OK, so we made the tacos, the students were amazing, they cooked and diced and boiled and fried, and I was amazed to find that, even though I heard plenty of “it tastes really bad!” throughout, at the end of both my classes everything was eaten up. In the second class, in particular, probably because it was closer to lunchtime, the students ate all 6-7 pounds of chicken and 6-7 pounds of tomato in less than 10 minutes. And they ate most of the cheese, too.
At noontime when the classes were over it had stopped raining and four of my students helped me carry everything back to my apartment, and on the way one of the training students asked a student from my younger class if she liked the food. My student’s response was, in Chinese, “it was so-so…it’s just that we’re not used to eating it”. This was great — the kind of response I was hoping for. It means not necessarily that the food was bad but that it was different enough from their past experience to actually kind of be Western food. The tacos weren’t good, and the chicken was kind-of Chinese (even though there was no soy sauce in it), but they were Western.
And, as a bonus, when we were near my building, the same student told me, in English, and out-of-the-blue, without my asking anything about the class: “I like the Western style of teaching. I feel that in the Chinese education system our classes are too boring. But in the Western system the teachers do more interesting things, and then the students can learn more outside of class.”
I laughed and asked her if that meant she liked my class.
“Yes, of course,” she said. And then she added: “It’s not like our other classes. In our other classes, we are always preparing for tests. We have too many tests.”
This reminded me of the CET-6, which I blogged about last semester and which she then told me the students would all be taking again tomorrow afternoon. This particular student had failed the CET-6 last semester (along with virtually all the others in the class) and was no doubt facing pressures from all directions to pass it this time.
The students handed my stuff to me when we got to my place, gawking at the smashed door lock and peeking curiously into my place, and then I wished them luck in tomorrow’s tests and they headed off to lunch.

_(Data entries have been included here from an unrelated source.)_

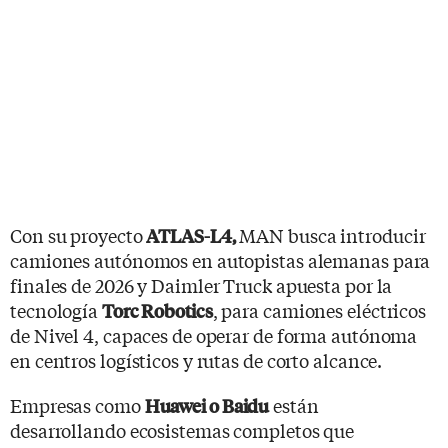
Con su proyecto
MAN busca introducir
ATLAS-L4,
camiones autónomos en autopistas alemanas para
finales de 2026 y Daimler Truck apuesta por la
tecnología
, para camiones eléctricos
Torc Robotics
de Nivel 4, capaces de operar de forma autónoma
en centros logísticos y rutas de corto alcance.
Empresas como
están
Huawei o Baidu
desarrollando ecosistemas completos que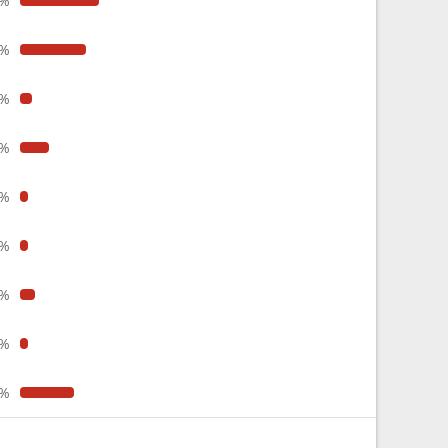
2%
2%
4%
5%
3%
3%
5%
3%
8%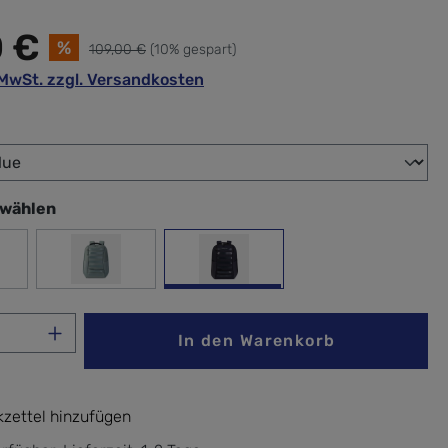
0 €
%
109,00 €
(10% gespart)
. MwSt. zzgl. Versandkosten
wählen
swählen
ck
Grey-Green
Peacoat Blue
Anzahl: Gib den gewünschten Wert ein ode
In den Warenkorb
zettel hinzufügen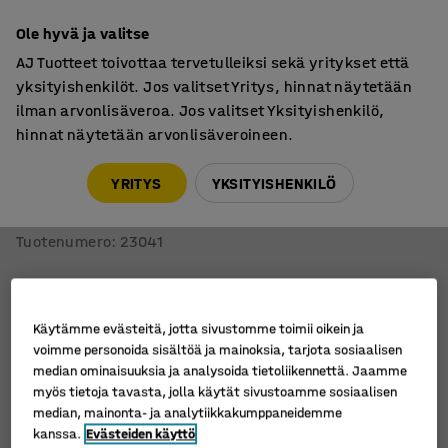
7 vuoden takuu
Ole hyvä ja valitse
AJ Tuotteet toivottaa tervetulleiksi sekä yritykset että
yksityishenkilöt. Jos valitset Yritys, hinnat näytetään
ilman arvonlisäveroa. Jos valitset Yksityishenkilö,
hinnat näytetään arvonlisäveroineen.
Teollisuuspöydät
Teollisuuspöydät, pyörälliset
YRITYS
YKSITYISHENKILÖ
Teollisuuspöytä SOLID
Pyörällinen, 2000x800 mm, korkeapainelaminaatti
Tuotenumero
:
23041
Käytämme evästeitä, jotta sivustomme toimii oikein ja
voimme personoida sisältöä ja mainoksia, tarjota sosiaalisen
median ominaisuuksia ja analysoida tietoliikennettä. Jaamme
myös tietoja tavasta, jolla käytät sivustoamme sosiaalisen
median, mainonta- ja analytiikkakumppaneidemme
kanssa.
Evästeiden käyttö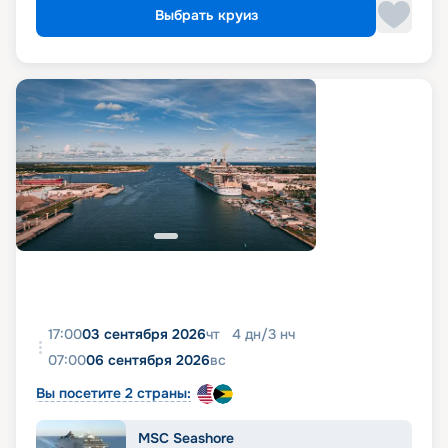
Выбрать круиз
17:00
03 сентября 2026
чт
4
дн
/
3
нч
07:00
06 сентября 2026
вс
Вы посетите 2 страны:
MSC Seashore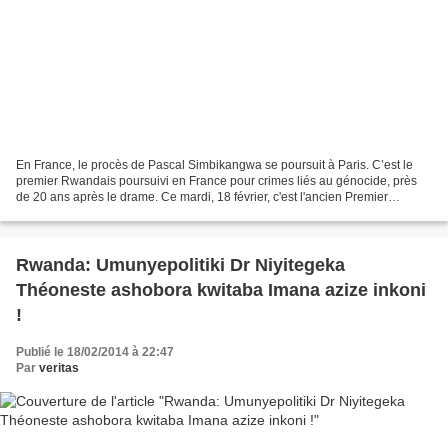
En France, le procès de Pascal Simbikangwa se poursuit à Paris. C’est le
premier Rwandais poursuivi en France pour crimes liés au génocide, près
de 20 ans après le drame. Ce mardi, 18 février, c'est l'ancien Premier
ministre du Rwanda, Faustin Twagiramungu...
Rwanda: Umunyepolitiki Dr Niyitegeka
Théoneste ashobora kwitaba Imana azize inkoni
!
Publié le 18/02/2014 à 22:47
Par
veritas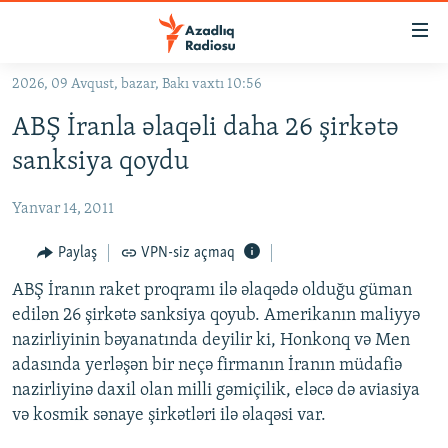
Keçid
linkləri
Əsas
2026, 09 Avqust, bazar, Bakı vaxtı 10:56
məzmuna
GÜNDƏM
ABŞ İranla əlaqəli daha 26 şirkətə
qayıt
#İZAHLA
Əsas
sanksiya qoydu
KORRUPSIOMETR
naviqasiyaya
qayıt
Yanvar 14, 2011
#ƏSLINDƏ
Axtarışa
FƏRQƏ BAX
Paylaş
VPN-siz açmaq
keç
QANUNI DOĞRU
ABŞ İranın raket proqramı ilə əlaqədə olduğu güman
edilən 26 şirkətə sanksiya qoyub. Amerikanın maliyyə
ARAŞDIRMA
nazirliyinin bəyanatında deyilir ki, Honkonq və Men
MULTIMEDIA
adasında yerləşən bir neçə firmanın İranın müdafiə
nazirliyinə daxil olan milli gəmiçilik, eləcə də aviasiya
RADIO ARXIV
VIDEO
və kosmik sənaye şirkətləri ilə əlaqəsi var.
HAQQIMIZDA
FOTOQALEREYA
OXU ZALI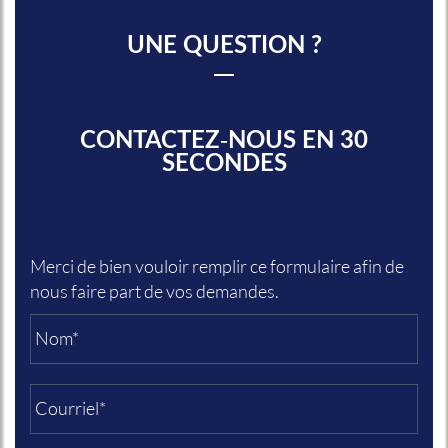
UNE QUESTION ?
CONTACTEZ-NOUS EN 30
SECONDES
Merci de bien vouloir remplir ce formulaire afin de
nous faire part de vos demandes.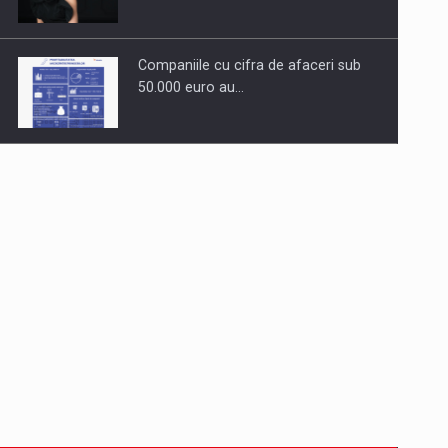
Companiile cu cifra de afaceri sub
50.000 euro au…
Dinu Bumbacea revine in PwC
Romania ca Partener si…
Comunicat de presa: Joburile part-
time reincep sa intre pe…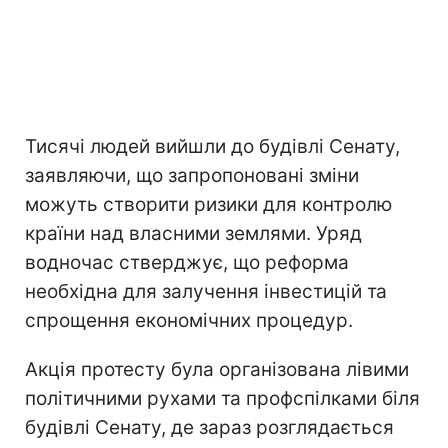
Тисячі людей вийшли до будівлі Сенату,
заявляючи, що запропоновані зміни
можуть створити ризики для контролю
країни над власними землями. Уряд
водночас стверджує, що реформа
необхідна для залучення інвестицій та
спрощення економічних процедур.
Акція протесту була організована лівими
політичними рухами та профспілками біля
будівлі Сенату, де зараз розглядається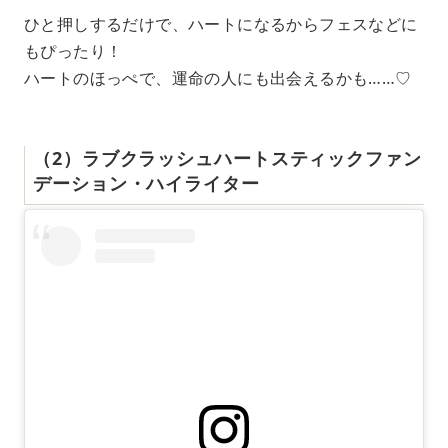
ひと押しするだけで、ハートになるからフェスなどに
もぴったり！
ハートのほっぺで、運命の人にも出会えるかも……♡
（2）ラブクラッシュハートスティックファン
デーション・ハイライター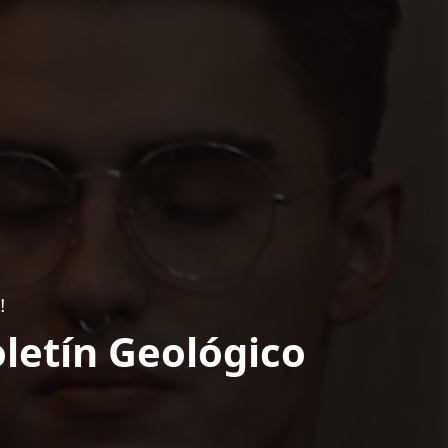
!
letín Geológico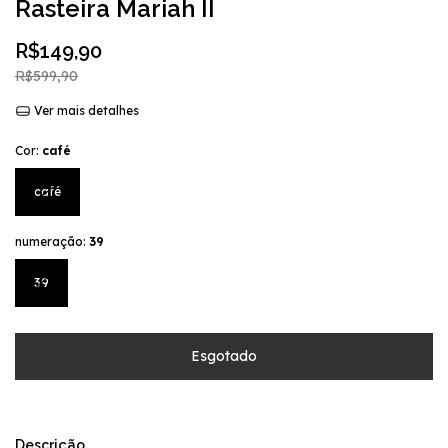
Rasteira Mariah II
R$149,90
R$599,90
Ver mais detalhes
Cor:
café
café
numeração:
39
39
Descrição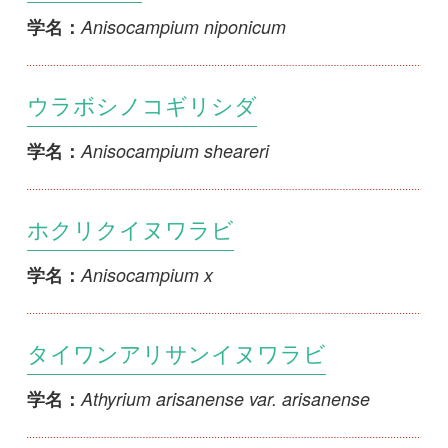
ウラボシノコギリシダ
Anisocampium sheareri
学名：
ホクリクイヌワラビ
Anisocampium x
学名：
タイワンアリサンイヌワラビ
Athyrium arisanense var. arisanense
学名：
シビイヌワラビ
Athyrium arisanense var. kenzo-satakei
学名：
テバコワラビ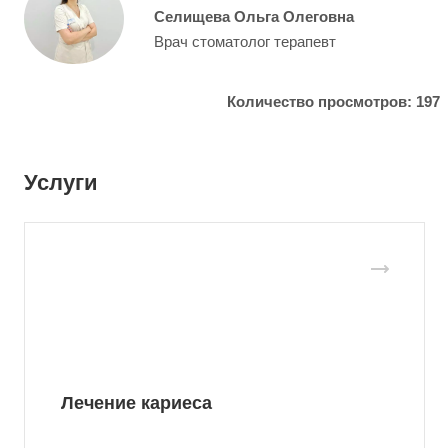
Селищева Ольга Олеговна
Врач стоматолог терапевт
Количество просмотров: 197
Услуги
Лечение кариеса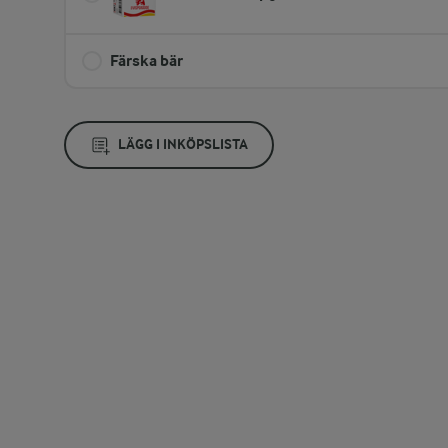
Färska bär
LÄGG I INKÖPSLISTA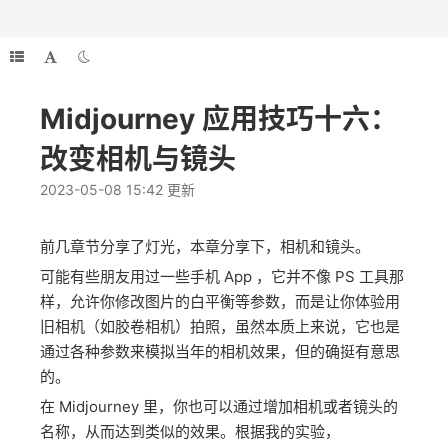
Midjourney 应用技巧十六：
改变相机与镜头
2023-05-08 15:42 更新
前几章节分享了灯光，本章分享下，相机和镜头。
可能有些朋友用过一些手机 App ，它并不像 PS 工具那
样，允许你修改图片的白平衡等参数，而是让你体验用
旧相机（如胶卷相机）拍照，虽然本质上来说，它也是
通过各种参数来模拟当年的相机效果，但的确挺有意思
的。
在 Midjourney 里，你也可以通过增加相机或者镜头的
名称，从而达到类似的效果。根据我的实验，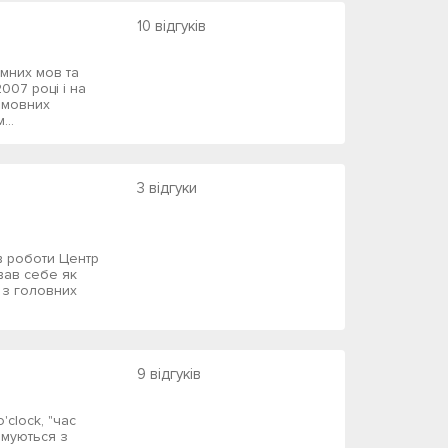
10 відгуків
мних мов та
007 році і на
 мовних
...
3 відгуки
в роботи Центр
вав себе як
 з головних
9 відгуків
'clock, "час
имуються з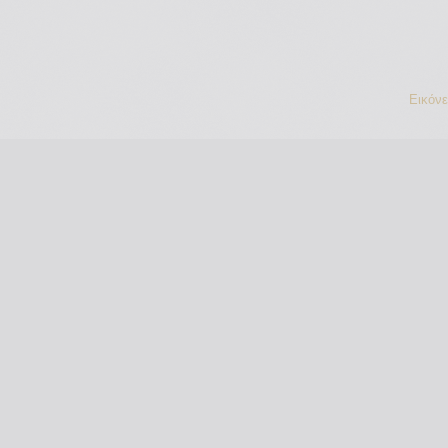
Εικόν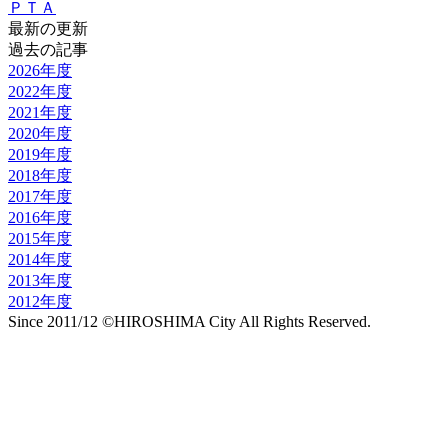
ＰＴＡ
最新の更新
過去の記事
2026年度
2022年度
2021年度
2020年度
2019年度
2018年度
2017年度
2016年度
2015年度
2014年度
2013年度
2012年度
Since 2011/12 ©HIROSHIMA City All Rights Reserved.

Finally I got a chance to rest a little after last night’s excitement, and actually I opted to write this post. In ten minutes I’m off to give a few spoken English exams and then in the afternoon I’m headed to the city to hand out flyers for this summer’s class and buy World Expo tickets for my family.
I realized that with every month that passes in China I become slightly more poor; my $600 per month salary is just about $100-200 too small to sustain my student loans back home and my perhaps slightly too spendy lifestyle here. So I am taking little bites out of the I saved in Portland before I came out here. So wish me luck with finding students for that summer private English class.
Or some kind of magical falling-from-the-sky kind of luck with fiction writing. My latest and I thought best yet story that I submitted to about 10 journals earlier this year has been rejected from all but 3. : ) But there are still those 3.